Health
America celebrates National Greasy Food Day. Is there no hope?
Today is National Greasy Food Day in America. How utterly depressing.
In a country where more than a third of adults are obese, more than one third of children and adolescents were overweight or obese, over 60% of women are overweight and obesity rates are on the rise with an expected 113 million people obese by 2022, this is the last type of cuisine that needs celebrating or memorialising.
Of course there’s nothing wrong with a little indulgence here and there. I enjoy the (very) occasional visit to the chipper just as much as the next person, but really America? The estimated annual medical cost of obesity in the U.S. was $147 billion U.S. dollars in 2008 with the medical costs for people who are obese $1,429 higher than those of healthy weight.

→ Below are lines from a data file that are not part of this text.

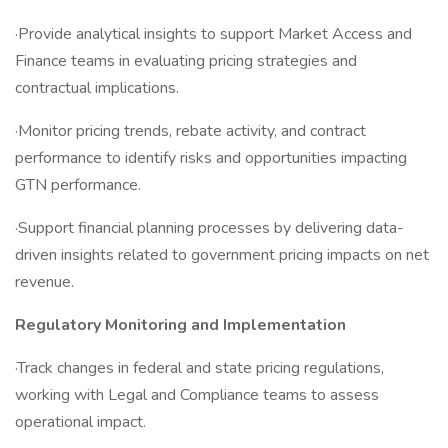
·Provide analytical insights to support Market Access and
Finance teams in evaluating pricing strategies and
contractual implications.
·Monitor pricing trends, rebate activity, and contract
performance to identify risks and opportunities impacting
GTN performance.
·Support financial planning processes by delivering data-
driven insights related to government pricing impacts on net
revenue.
Regulatory Monitoring and Implementation
·Track changes in federal and state pricing regulations,
working with Legal and Compliance teams to assess
operational impact.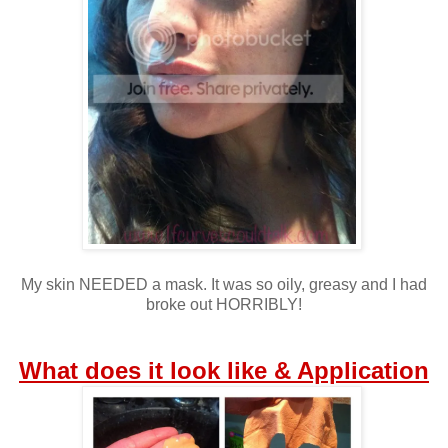
My skin NEEDED a mask. It was so oily, greasy and I had
broke out HORRIBLY!
What does it look like & Application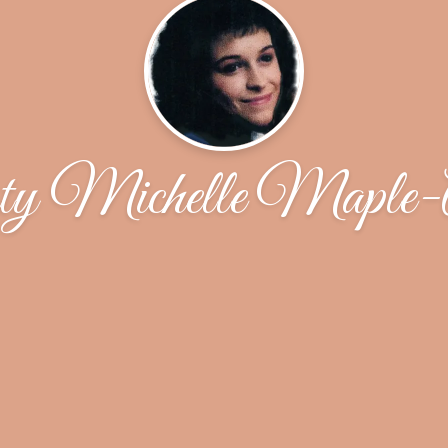
y Michelle Maple-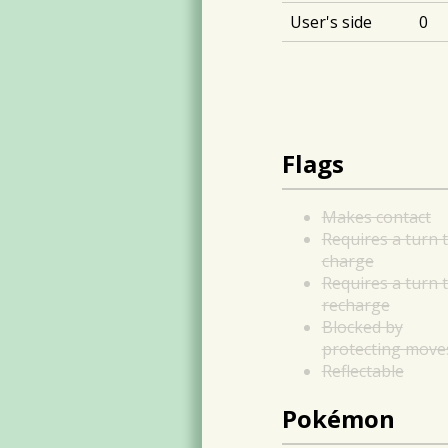
User's side
0
Flags
Makes contact
Requires a turn 
charge
Requires a turn 
recharge
Blocked by
protecting move
Reflectable
Pokémon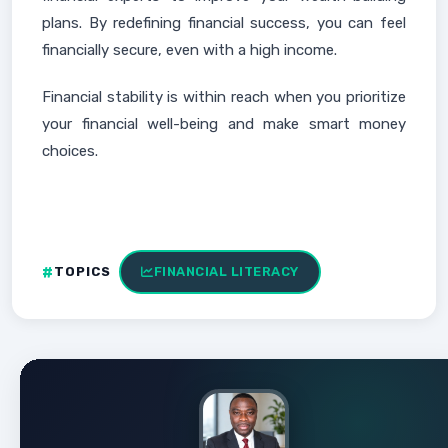
plans. By redefining financial success, you can feel
financially secure, even with a high income.
Financial stability is within reach when you prioritize
your financial well-being and make smart money
choices.
TOPICS
FINANCIAL LITERACY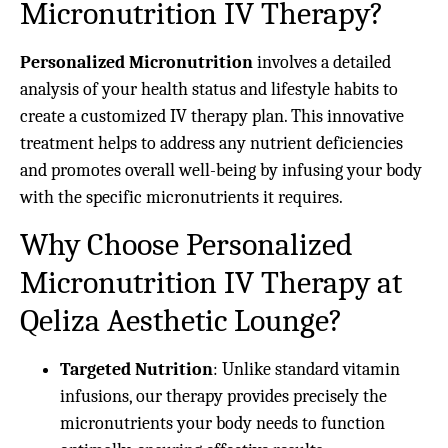
Micronutrition IV Therapy?
Personalized Micronutrition
involves a detailed
analysis of your health status and lifestyle habits to
create a customized IV therapy plan. This innovative
treatment helps to address any nutrient deficiencies
and promotes overall well-being by infusing your body
with the specific micronutrients it requires.
Why Choose Personalized
Micronutrition IV Therapy at
Qeliza Aesthetic Lounge?
Targeted Nutrition
: Unlike standard vitamin
infusions, our therapy provides precisely the
micronutrients your body needs to function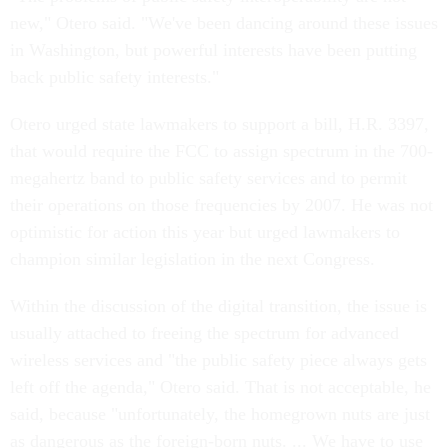
new," Otero said. "We've been dancing around these issues
in Washington, but powerful interests have been putting
back public safety interests."
Otero urged state lawmakers to support a bill, H.R. 3397,
that would require the FCC to assign spectrum in the 700-
megahertz band to public safety services and to permit
their operations on those frequencies by 2007. He was not
optimistic for action this year but urged lawmakers to
champion similar legislation in the next Congress.
Within the discussion of the digital transition, the issue is
usually attached to freeing the spectrum for advanced
wireless services and "the public safety piece always gets
left off the agenda," Otero said. That is not acceptable, he
said, because "unfortunately, the homegrown nuts are just
as dangerous as the foreign-born nuts. ... We have to use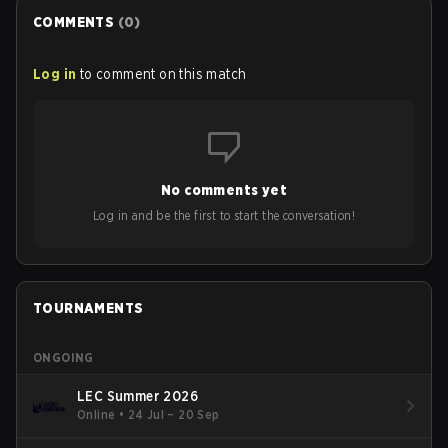
COMMENTS
(
0
)
Log in
to comment on this match
No comments yet
Log in and be the first to start the conversation!
TOURNAMENTS
ONGOING
LEC Summer 2026
Online
•
24 Jul – 20 Sep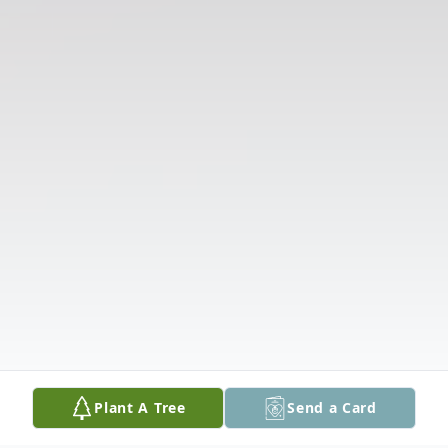
Plant A Tree
Send a Card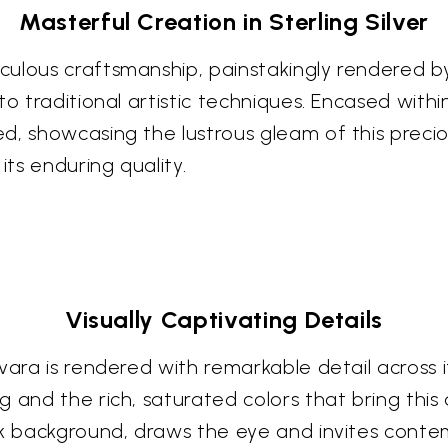
Masterful Creation in Sterling Silver
ulous craftsmanship, painstakingly rendered by 
o traditional artistic techniques. Encased within
d, showcasing the lustrous gleam of this preci
its enduring quality.
Visually Captivating Details
vara is rendered with remarkable detail across i
and the rich, saturated colors that bring this di
rk background, draws the eye and invites conte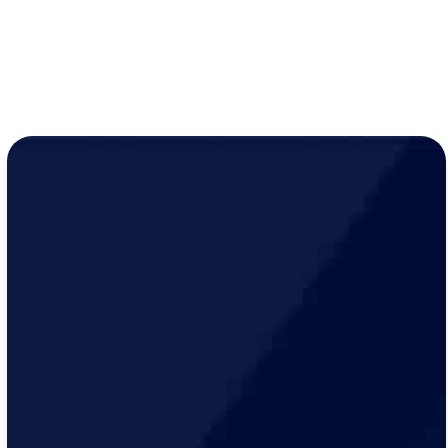
LEARN MORE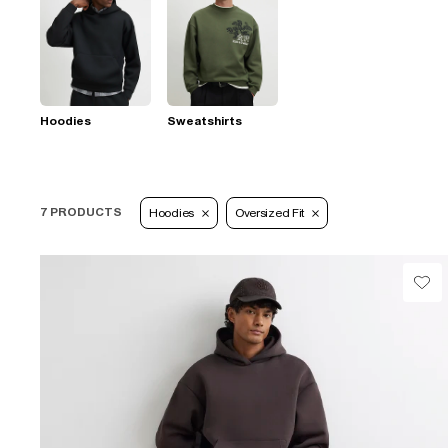
Hoodies
Sweatshirts
7 PRODUCTS
Hoodies
Oversized Fit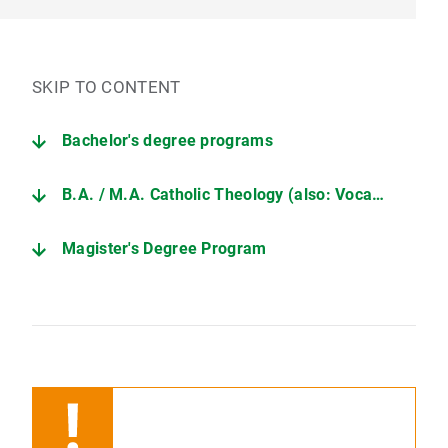
SKIP TO CONTENT
Bachelor's degree programs
B.A. / M.A. Catholic Theology (also: Vocational Education (TUM))
Magister's Degree Program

In 2010 every state had 20% or more of its population suffering from obesity.
In Ireland we’re not faring much better though. A recent report in The Irish Independent concluded that there are over 300,000 overweight children in Ireland and 100,000 children who are classed as obese. Ireland’s young population, children and adolescents, are amongst the heaviest and unhealthiest in Europe.
Interestingly however, the U.S. comes in at only 8th position for the Most Obese Countries in the World with several island nations of the Pacific Ocean leading the charge. Nauru, a tiny island was recently named the heaviest nation in the world by the World Health Organisation with a staggering 95% of the population regarded as Obese.